### WORK INSTRUCTIONS
Turn the lines below into a numbered list, leaving out any blank lines.

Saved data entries
»»

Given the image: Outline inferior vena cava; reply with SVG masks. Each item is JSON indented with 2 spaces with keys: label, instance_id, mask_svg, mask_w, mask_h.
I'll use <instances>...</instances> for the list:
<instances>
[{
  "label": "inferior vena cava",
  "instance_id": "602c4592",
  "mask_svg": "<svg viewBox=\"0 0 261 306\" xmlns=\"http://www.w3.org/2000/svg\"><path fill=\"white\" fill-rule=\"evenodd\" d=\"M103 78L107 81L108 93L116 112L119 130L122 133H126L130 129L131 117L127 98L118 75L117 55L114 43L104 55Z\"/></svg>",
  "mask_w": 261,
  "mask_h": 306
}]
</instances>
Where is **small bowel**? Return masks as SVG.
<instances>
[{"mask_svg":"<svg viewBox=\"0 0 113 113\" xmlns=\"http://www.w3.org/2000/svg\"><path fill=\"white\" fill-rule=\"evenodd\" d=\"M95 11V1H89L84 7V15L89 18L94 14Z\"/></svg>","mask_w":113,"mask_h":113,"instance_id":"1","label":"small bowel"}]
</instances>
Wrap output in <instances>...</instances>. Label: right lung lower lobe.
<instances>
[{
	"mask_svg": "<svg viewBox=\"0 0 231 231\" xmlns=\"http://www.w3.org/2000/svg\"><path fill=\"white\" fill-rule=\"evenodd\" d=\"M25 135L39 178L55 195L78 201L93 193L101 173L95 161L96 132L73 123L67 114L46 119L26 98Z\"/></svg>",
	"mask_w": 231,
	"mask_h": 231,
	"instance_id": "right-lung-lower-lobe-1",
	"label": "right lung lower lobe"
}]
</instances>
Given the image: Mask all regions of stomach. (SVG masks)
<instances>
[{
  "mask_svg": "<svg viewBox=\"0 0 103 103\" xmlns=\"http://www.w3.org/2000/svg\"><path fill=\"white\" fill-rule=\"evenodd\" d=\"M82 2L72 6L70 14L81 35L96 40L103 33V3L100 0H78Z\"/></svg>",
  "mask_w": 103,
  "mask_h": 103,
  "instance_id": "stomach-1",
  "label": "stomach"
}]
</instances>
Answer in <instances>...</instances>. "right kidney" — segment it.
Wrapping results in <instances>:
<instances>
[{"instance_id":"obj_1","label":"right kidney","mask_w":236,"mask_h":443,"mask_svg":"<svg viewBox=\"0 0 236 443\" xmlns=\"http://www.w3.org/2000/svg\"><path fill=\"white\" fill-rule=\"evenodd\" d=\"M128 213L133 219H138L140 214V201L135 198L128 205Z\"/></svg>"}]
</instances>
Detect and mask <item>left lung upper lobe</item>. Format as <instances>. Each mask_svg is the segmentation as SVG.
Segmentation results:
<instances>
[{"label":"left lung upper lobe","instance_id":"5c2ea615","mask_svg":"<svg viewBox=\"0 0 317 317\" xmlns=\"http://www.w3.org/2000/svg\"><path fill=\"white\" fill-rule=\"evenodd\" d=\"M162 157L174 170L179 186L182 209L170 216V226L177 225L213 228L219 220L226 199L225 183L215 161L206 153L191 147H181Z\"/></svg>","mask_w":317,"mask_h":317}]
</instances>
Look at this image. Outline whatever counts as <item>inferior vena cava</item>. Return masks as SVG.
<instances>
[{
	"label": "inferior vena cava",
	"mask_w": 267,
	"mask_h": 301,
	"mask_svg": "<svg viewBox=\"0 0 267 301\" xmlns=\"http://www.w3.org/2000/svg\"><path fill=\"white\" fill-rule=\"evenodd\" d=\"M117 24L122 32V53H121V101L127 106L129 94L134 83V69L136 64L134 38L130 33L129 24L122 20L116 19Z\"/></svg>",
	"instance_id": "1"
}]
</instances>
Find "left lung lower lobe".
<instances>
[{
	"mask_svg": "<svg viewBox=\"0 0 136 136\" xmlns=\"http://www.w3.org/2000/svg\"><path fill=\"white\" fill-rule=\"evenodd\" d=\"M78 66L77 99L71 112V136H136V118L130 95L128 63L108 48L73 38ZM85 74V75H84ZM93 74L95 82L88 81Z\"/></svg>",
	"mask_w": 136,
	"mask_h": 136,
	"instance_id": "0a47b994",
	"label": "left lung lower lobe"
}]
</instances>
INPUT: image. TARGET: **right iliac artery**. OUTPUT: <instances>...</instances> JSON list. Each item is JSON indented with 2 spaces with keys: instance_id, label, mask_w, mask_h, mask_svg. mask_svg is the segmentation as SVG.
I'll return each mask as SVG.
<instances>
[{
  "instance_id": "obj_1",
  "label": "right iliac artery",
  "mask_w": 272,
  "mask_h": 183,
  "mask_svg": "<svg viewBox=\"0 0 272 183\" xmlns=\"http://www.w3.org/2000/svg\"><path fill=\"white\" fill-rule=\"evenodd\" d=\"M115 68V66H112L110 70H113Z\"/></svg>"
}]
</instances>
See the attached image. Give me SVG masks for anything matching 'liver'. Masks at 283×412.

««

### RESULT OF THIS EXERCISE
1. Given the image: Outline inferior vena cava; reply with SVG masks. Each item is JSON indented with 2 spaces with keys: label, instance_id, mask_svg, mask_w, mask_h.
2. I'll use <instances>...</instances> for the list:
3. <instances>
4. [{
5.   "label": "inferior vena cava",
6.   "instance_id": "602c4592",
7.   "mask_svg": "<svg viewBox=\"0 0 261 306\" xmlns=\"http://www.w3.org/2000/svg\"><path fill=\"white\" fill-rule=\"evenodd\" d=\"M103 78L107 81L108 93L116 112L119 130L122 133H126L130 129L131 117L127 98L118 75L117 55L114 43L104 55Z\"/></svg>",
8.   "mask_w": 261,
9.   "mask_h": 306
10. }]
11. </instances>
12. Where is **small bowel**? Return masks as SVG.
13. <instances>
14. [{"mask_svg":"<svg viewBox=\"0 0 113 113\" xmlns=\"http://www.w3.org/2000/svg\"><path fill=\"white\" fill-rule=\"evenodd\" d=\"M95 11V1H89L84 7V15L89 18L94 14Z\"/></svg>","mask_w":113,"mask_h":113,"instance_id":"1","label":"small bowel"}]
15. </instances>
16. Wrap output in <instances>...</instances>. Label: right lung lower lobe.
17. <instances>
18. [{
19. 	"mask_svg": "<svg viewBox=\"0 0 231 231\" xmlns=\"http://www.w3.org/2000/svg\"><path fill=\"white\" fill-rule=\"evenodd\" d=\"M25 135L39 178L55 195L78 201L93 193L101 173L95 161L96 132L73 123L67 114L46 119L26 98Z\"/></svg>",
20. 	"mask_w": 231,
21. 	"mask_h": 231,
22. 	"instance_id": "right-lung-lower-lobe-1",
23. 	"label": "right lung lower lobe"
24. }]
25. </instances>
26. Given the image: Mask all regions of stomach. (SVG masks)
27. <instances>
28. [{
29.   "mask_svg": "<svg viewBox=\"0 0 103 103\" xmlns=\"http://www.w3.org/2000/svg\"><path fill=\"white\" fill-rule=\"evenodd\" d=\"M82 2L72 6L70 14L81 35L96 40L103 33V3L100 0H78Z\"/></svg>",
30.   "mask_w": 103,
31.   "mask_h": 103,
32.   "instance_id": "stomach-1",
33.   "label": "stomach"
34. }]
35. </instances>
36. Answer in <instances>...</instances>. "right kidney" — segment it.
37. Wrapping results in <instances>:
38. <instances>
39. [{"instance_id":"obj_1","label":"right kidney","mask_w":236,"mask_h":443,"mask_svg":"<svg viewBox=\"0 0 236 443\" xmlns=\"http://www.w3.org/2000/svg\"><path fill=\"white\" fill-rule=\"evenodd\" d=\"M128 213L133 219H138L140 214V201L135 198L128 205Z\"/></svg>"}]
40. </instances>
41. Detect and mask <item>left lung upper lobe</item>. Format as <instances>. Each mask_svg is the segmentation as SVG.
42. Segmentation results:
43. <instances>
44. [{"label":"left lung upper lobe","instance_id":"5c2ea615","mask_svg":"<svg viewBox=\"0 0 317 317\" xmlns=\"http://www.w3.org/2000/svg\"><path fill=\"white\" fill-rule=\"evenodd\" d=\"M162 157L174 170L179 186L182 209L170 216V226L177 225L213 228L219 220L226 199L225 183L215 161L206 153L191 147H181Z\"/></svg>","mask_w":317,"mask_h":317}]
45. </instances>
46. Look at this image. Outline whatever counts as <item>inferior vena cava</item>. Return masks as SVG.
47. <instances>
48. [{
49. 	"label": "inferior vena cava",
50. 	"mask_w": 267,
51. 	"mask_h": 301,
52. 	"mask_svg": "<svg viewBox=\"0 0 267 301\" xmlns=\"http://www.w3.org/2000/svg\"><path fill=\"white\" fill-rule=\"evenodd\" d=\"M117 24L122 32V53H121V101L127 106L129 94L134 83V69L136 64L134 38L130 33L129 24L122 20L116 19Z\"/></svg>",
53. 	"instance_id": "1"
54. }]
55. </instances>
56. Find "left lung lower lobe".
57. <instances>
58. [{
59. 	"mask_svg": "<svg viewBox=\"0 0 136 136\" xmlns=\"http://www.w3.org/2000/svg\"><path fill=\"white\" fill-rule=\"evenodd\" d=\"M78 66L77 99L71 112V136H136V118L130 95L128 63L108 48L73 38ZM85 74V75H84ZM93 74L95 82L88 81Z\"/></svg>",
60. 	"mask_w": 136,
61. 	"mask_h": 136,
62. 	"instance_id": "0a47b994",
63. 	"label": "left lung lower lobe"
64. }]
65. </instances>
66. INPUT: image. TARGET: **right iliac artery**. OUTPUT: <instances>...</instances> JSON list. Each item is JSON indented with 2 spaces with keys: instance_id, label, mask_w, mask_h, mask_svg. mask_svg is the segmentation as SVG.
67. I'll return each mask as SVG.
68. <instances>
69. [{
70.   "instance_id": "obj_1",
71.   "label": "right iliac artery",
72.   "mask_w": 272,
73.   "mask_h": 183,
74.   "mask_svg": "<svg viewBox=\"0 0 272 183\" xmlns=\"http://www.w3.org/2000/svg\"><path fill=\"white\" fill-rule=\"evenodd\" d=\"M115 68V66H112L110 70H113Z\"/></svg>"
75. }]
76. </instances>
77. See the attached image. Give me SVG masks for anything matching 'liver'. Masks at 283×412.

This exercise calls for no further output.